**Items from a dataset:**
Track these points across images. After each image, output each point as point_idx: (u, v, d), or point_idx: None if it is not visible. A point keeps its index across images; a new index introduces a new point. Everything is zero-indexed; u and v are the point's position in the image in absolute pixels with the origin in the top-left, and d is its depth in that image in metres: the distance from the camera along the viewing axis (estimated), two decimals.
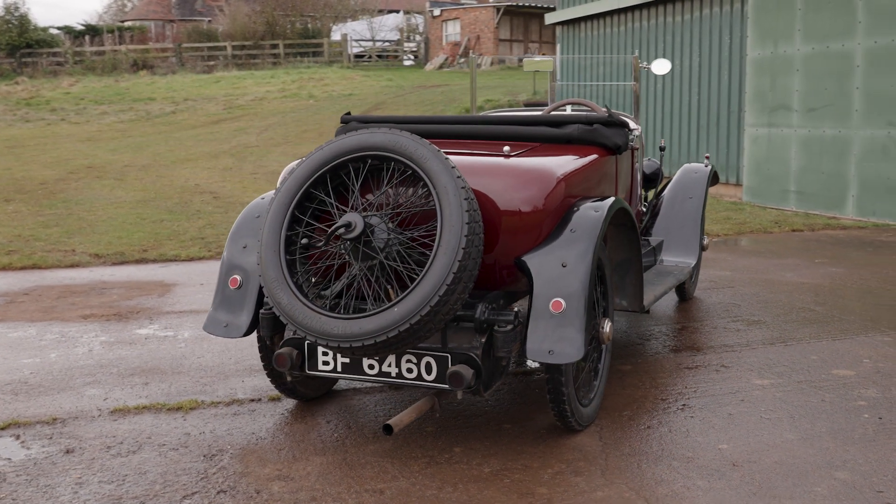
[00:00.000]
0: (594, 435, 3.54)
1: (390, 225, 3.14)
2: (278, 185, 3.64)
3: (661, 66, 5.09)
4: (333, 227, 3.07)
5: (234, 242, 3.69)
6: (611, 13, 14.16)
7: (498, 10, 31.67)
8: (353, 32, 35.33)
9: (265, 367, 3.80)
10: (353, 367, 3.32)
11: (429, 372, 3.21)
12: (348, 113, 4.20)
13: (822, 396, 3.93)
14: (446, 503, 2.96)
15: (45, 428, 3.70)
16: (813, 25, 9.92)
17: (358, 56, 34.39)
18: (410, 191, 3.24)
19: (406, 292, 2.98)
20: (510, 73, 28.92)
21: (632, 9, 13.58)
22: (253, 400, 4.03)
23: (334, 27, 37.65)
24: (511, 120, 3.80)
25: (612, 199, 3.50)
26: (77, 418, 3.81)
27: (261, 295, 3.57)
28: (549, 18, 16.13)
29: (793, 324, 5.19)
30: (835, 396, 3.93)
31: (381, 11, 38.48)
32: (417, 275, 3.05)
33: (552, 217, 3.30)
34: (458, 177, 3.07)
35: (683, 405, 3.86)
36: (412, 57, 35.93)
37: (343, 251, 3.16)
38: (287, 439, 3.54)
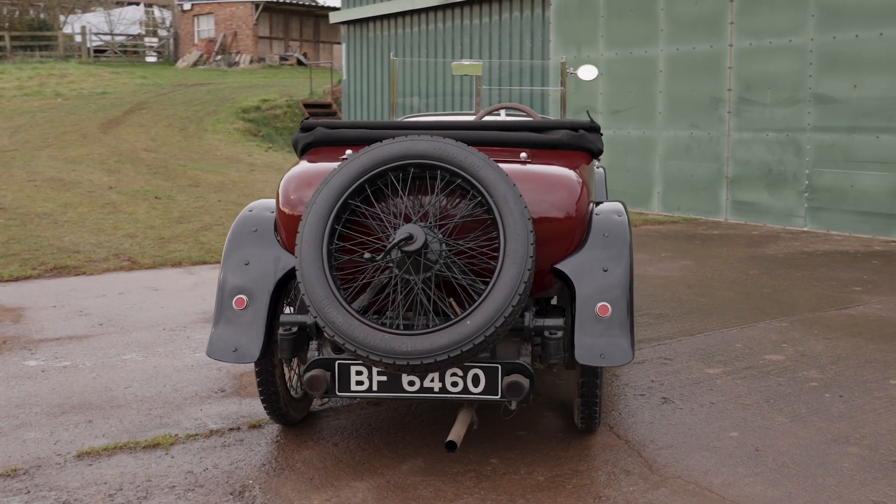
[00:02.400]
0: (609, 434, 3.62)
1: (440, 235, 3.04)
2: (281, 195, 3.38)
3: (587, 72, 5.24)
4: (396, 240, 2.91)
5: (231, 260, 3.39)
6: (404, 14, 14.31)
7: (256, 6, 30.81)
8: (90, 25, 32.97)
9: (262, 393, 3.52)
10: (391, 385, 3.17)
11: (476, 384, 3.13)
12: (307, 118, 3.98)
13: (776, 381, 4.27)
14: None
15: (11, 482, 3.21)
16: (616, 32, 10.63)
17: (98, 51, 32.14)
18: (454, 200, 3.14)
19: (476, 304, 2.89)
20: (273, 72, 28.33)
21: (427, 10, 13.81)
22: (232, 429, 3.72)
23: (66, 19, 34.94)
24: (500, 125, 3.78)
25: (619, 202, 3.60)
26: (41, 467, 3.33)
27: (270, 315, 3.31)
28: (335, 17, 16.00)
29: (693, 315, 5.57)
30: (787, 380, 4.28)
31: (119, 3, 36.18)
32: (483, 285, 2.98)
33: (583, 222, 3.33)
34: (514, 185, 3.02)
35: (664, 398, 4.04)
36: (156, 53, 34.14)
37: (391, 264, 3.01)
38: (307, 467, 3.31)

**Task statement:** The output should be exactly the lines above from the line containing "27: (261, 295, 3.57)" to the line containing "38: (287, 439, 3.54)", inclusive, with no other lines.

**Result of this task:**
27: (261, 295, 3.57)
28: (549, 18, 16.13)
29: (793, 324, 5.19)
30: (835, 396, 3.93)
31: (381, 11, 38.48)
32: (417, 275, 3.05)
33: (552, 217, 3.30)
34: (458, 177, 3.07)
35: (683, 405, 3.86)
36: (412, 57, 35.93)
37: (343, 251, 3.16)
38: (287, 439, 3.54)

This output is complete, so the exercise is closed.